There are two kinds of Amendments. When all of the Co-Sponsors agree on an Amendment, it is called a Friendly Amendment and will be accepted by the chair without debate or a vote. S/he will merely notify the committee that the Draft Resolution has been amended by the co-sponsors and read out the new language. If a delegation agrees with the overall substance of the Draft Resolution, but wishes to change it in ways that one or more Co-Sponsors do not like, they can offer an Unfriendly Amendment, proposing changes to certain parts of the document. These Unfriendly Amendments will be voted on during voting procedure (see below). For more information on Amendments, see the UNA-USA website.
Most Model UN conferences work toward Resolutions. However, a few will instead write reports or treaties — these have slightly different procedures that your Chair should explain in the first session.
For more about writing resolutions click here. For committees producing reports, click here; for treaties, click here.
Eventually, toward the end of the conference, when you have a set of approved Draft Resolutions, the Chair will guide you into Voting Procedure. The Chair will either introduce the Draft Resolution him/herself or ask one of the Co-Sponsor to move it from the floor.

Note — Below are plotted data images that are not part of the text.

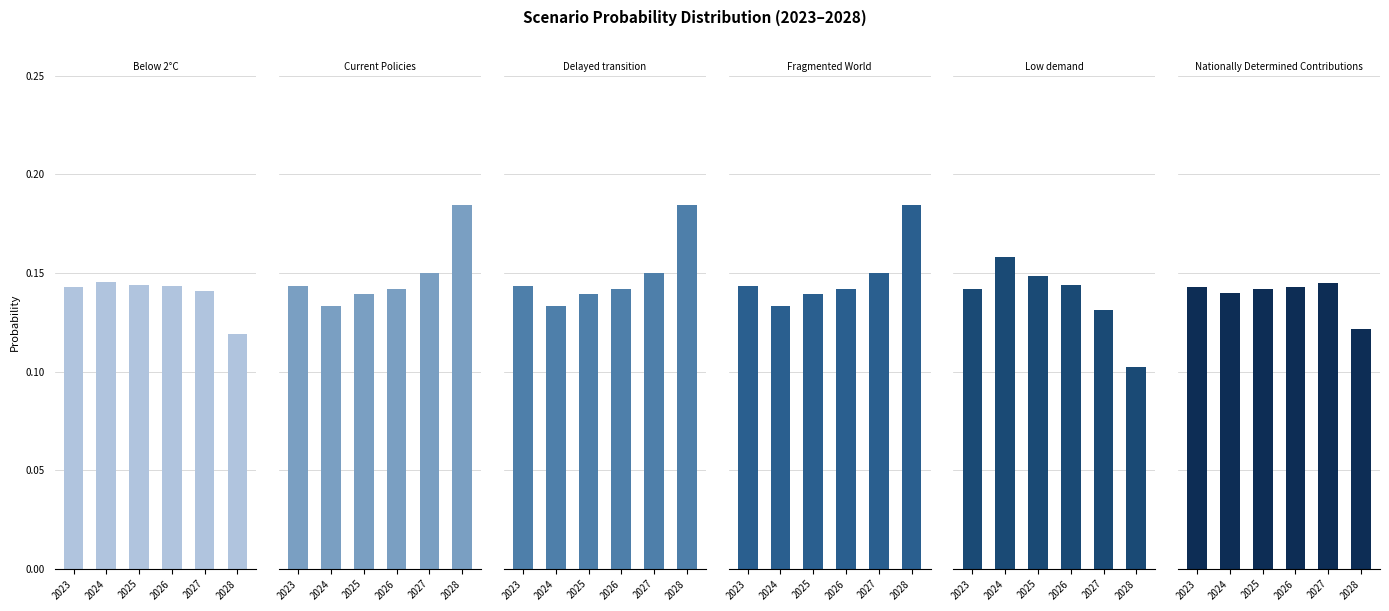

Reading right to left, what are all the values shown in this chart?

Below 2°C: 2028=0.1	2027=0.1	2026=0.1	2025=0.1	2024=0.1	2023=0.1
Current Policies: 2028=0.2	2027=0.2	2026=0.1	2025=0.1	2024=0.1	2023=0.1
Delayed transition: 2028=0.2	2027=0.2	2026=0.1	2025=0.1	2024=0.1	2023=0.1
Fragmented World: 2028=0.2	2027=0.2	2026=0.1	2025=0.1	2024=0.1	2023=0.1
Low demand: 2028=0.1	2027=0.1	2026=0.1	2025=0.1	2024=0.2	2023=0.1
Nationally Determined Contributions: 2028=0.1	2027=0.1	2026=0.1	2025=0.1	2024=0.1	2023=0.1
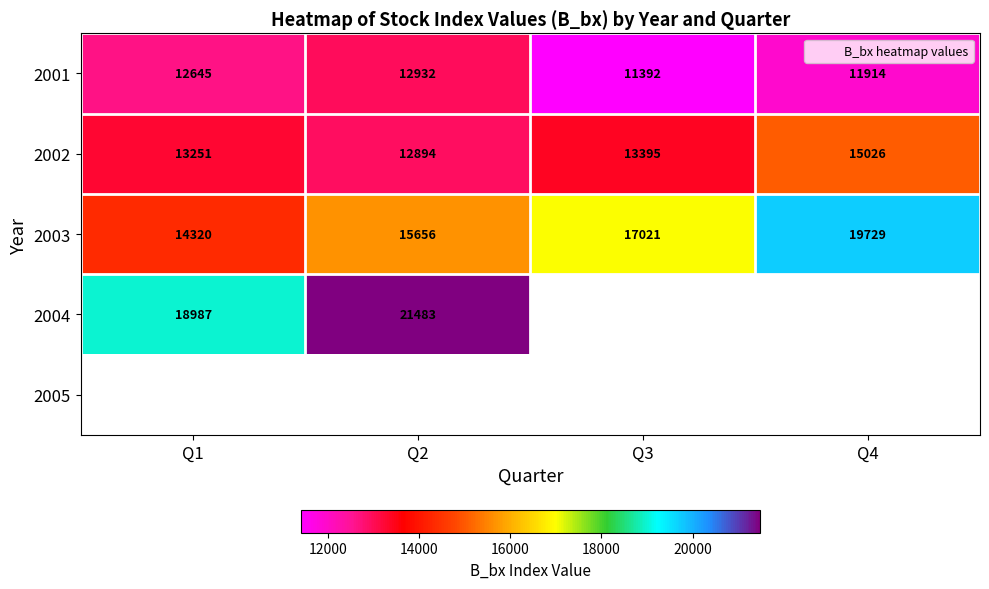

Is the value of 2002 at Q2 greater than the value of 2001 at Q2?

No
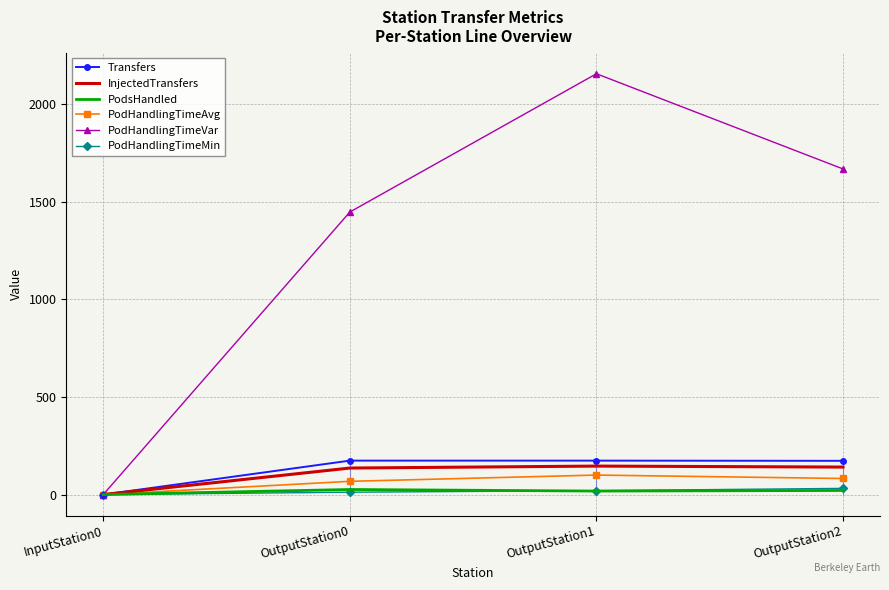

The InjectedTransfers series shows 92.0 at OutputStation0. True or false?

False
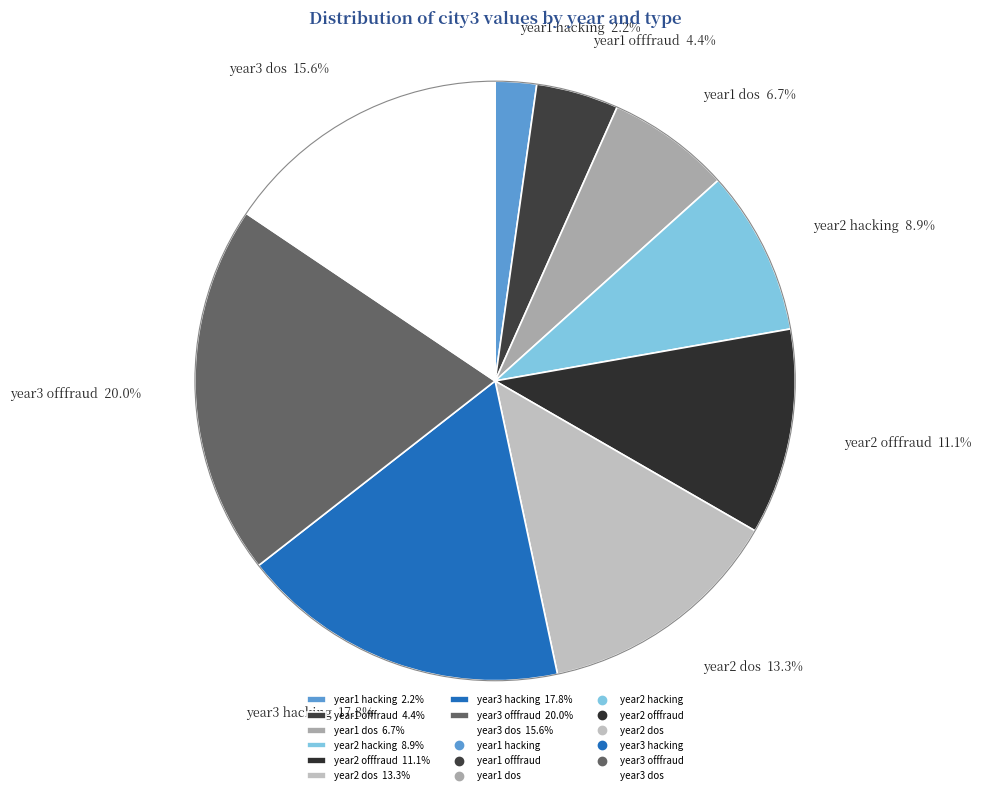

What percentage is the year2 offfraud slice, to the nearest percent?

11%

The Chair will then oversee the a voting process that will determine whether the Draft Resolution and its Amendments have the approval of a majority of the committee. During Voting Procedure, no one may enter or exit the committee room, so make sure you have already gone to the bathroom and are in the room on time. In voting, your delegation may vote For or Against a Resolution or Amendment, or you may Abstain, if you prefer not to take a position.
There are a variety of ways the votes may be counted, including:
- Acclamation: The Chair simply asks whether there are any objections to the Resolution; if there are none it passes automatically.
- Voice Vote: The Chair may ask “all those in favor say Aye” and “all those against, say Nay” and make a judgment based on the volume of the two sides.
- Placard Count: The Chair asks delegations to show their vote by holding their placards vertically in the air. S/he may call it, if it is clear, or request his/her staff to count every placard for and against.
- Roll Call: In particularly contested votes, the Chair may call on each State and ask them to state their vote.
Some conferences may allow the committee to decide on what type of voting procedure is used. In others, the Chair decides for the committee.